→ ABOUT THIS EXERCISE: Write out the records again exactly. Nothing should be dropped.

Saved entries
════════════════════
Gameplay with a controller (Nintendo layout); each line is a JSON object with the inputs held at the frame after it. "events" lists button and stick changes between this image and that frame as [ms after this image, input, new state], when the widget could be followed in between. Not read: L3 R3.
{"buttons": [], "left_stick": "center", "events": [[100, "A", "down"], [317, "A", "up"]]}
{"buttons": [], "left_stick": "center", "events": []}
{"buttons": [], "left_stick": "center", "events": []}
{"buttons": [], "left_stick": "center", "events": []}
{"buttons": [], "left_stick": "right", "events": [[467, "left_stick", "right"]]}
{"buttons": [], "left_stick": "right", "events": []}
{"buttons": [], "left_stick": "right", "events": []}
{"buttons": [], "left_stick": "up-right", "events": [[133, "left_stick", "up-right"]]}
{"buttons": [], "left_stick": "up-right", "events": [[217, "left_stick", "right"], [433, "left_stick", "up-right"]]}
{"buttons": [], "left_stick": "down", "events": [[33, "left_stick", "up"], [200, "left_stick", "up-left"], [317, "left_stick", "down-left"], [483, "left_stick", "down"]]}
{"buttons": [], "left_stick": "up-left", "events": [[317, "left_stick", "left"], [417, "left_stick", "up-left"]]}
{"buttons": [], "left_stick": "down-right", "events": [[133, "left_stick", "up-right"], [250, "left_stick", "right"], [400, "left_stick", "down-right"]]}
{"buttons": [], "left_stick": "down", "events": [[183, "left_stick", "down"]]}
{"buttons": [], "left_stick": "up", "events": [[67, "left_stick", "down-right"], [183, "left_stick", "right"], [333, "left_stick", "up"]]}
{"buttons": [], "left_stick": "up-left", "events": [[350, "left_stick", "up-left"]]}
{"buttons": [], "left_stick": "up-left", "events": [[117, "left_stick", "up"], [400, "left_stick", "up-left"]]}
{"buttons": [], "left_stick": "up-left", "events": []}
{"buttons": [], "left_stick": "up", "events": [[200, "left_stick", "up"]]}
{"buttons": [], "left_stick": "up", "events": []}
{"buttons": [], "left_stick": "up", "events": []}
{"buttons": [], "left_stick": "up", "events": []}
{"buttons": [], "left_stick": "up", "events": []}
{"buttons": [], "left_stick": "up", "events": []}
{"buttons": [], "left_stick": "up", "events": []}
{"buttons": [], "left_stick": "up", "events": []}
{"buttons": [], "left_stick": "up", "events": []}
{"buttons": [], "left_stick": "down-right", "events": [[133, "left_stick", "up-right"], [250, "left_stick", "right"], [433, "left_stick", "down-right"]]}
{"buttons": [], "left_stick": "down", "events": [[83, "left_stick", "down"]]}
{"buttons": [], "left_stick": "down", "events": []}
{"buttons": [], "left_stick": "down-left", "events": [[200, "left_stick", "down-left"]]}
════════════════════
→ SOLUTION TO THIS TASK:
Gameplay with a controller (Nintendo layout); each line is a JSON object with the inputs held at the frame after it. "events" lists button and stick changes between this image and that frame as [ms after this image, input, new state], when the widget could be followed in between. Not read: L3 R3.
{"buttons": [], "left_stick": "center", "events": [[100, "A", "down"], [317, "A", "up"]]}
{"buttons": [], "left_stick": "center", "events": []}
{"buttons": [], "left_stick": "center", "events": []}
{"buttons": [], "left_stick": "center", "events": []}
{"buttons": [], "left_stick": "right", "events": [[467, "left_stick", "right"]]}
{"buttons": [], "left_stick": "right", "events": []}
{"buttons": [], "left_stick": "right", "events": []}
{"buttons": [], "left_stick": "up-right", "events": [[133, "left_stick", "up-right"]]}
{"buttons": [], "left_stick": "up-right", "events": [[217, "left_stick", "right"], [433, "left_stick", "up-right"]]}
{"buttons": [], "left_stick": "down", "events": [[33, "left_stick", "up"], [200, "left_stick", "up-left"], [317, "left_stick", "down-left"], [483, "left_stick", "down"]]}
{"buttons": [], "left_stick": "up-left", "events": [[317, "left_stick", "left"], [417, "left_stick", "up-left"]]}
{"buttons": [], "left_stick": "down-right", "events": [[133, "left_stick", "up-right"], [250, "left_stick", "right"], [400, "left_stick", "down-right"]]}
{"buttons": [], "left_stick": "down", "events": [[183, "left_stick", "down"]]}
{"buttons": [], "left_stick": "up", "events": [[67, "left_stick", "down-right"], [183, "left_stick", "right"], [333, "left_stick", "up"]]}
{"buttons": [], "left_stick": "up-left", "events": [[350, "left_stick", "up-left"]]}
{"buttons": [], "left_stick": "up-left", "events": [[117, "left_stick", "up"], [400, "left_stick", "up-left"]]}
{"buttons": [], "left_stick": "up-left", "events": []}
{"buttons": [], "left_stick": "up", "events": [[200, "left_stick", "up"]]}
{"buttons": [], "left_stick": "up", "events": []}
{"buttons": [], "left_stick": "up", "events": []}
{"buttons": [], "left_stick": "up", "events": []}
{"buttons": [], "left_stick": "up", "events": []}
{"buttons": [], "left_stick": "up", "events": []}
{"buttons": [], "left_stick": "up", "events": []}
{"buttons": [], "left_stick": "up", "events": []}
{"buttons": [], "left_stick": "up", "events": []}
{"buttons": [], "left_stick": "down-right", "events": [[133, "left_stick", "up-right"], [250, "left_stick", "right"], [433, "left_stick", "down-right"]]}
{"buttons": [], "left_stick": "down", "events": [[83, "left_stick", "down"]]}
{"buttons": [], "left_stick": "down", "events": []}
{"buttons": [], "left_stick": "down-left", "events": [[200, "left_stick", "down-left"]]}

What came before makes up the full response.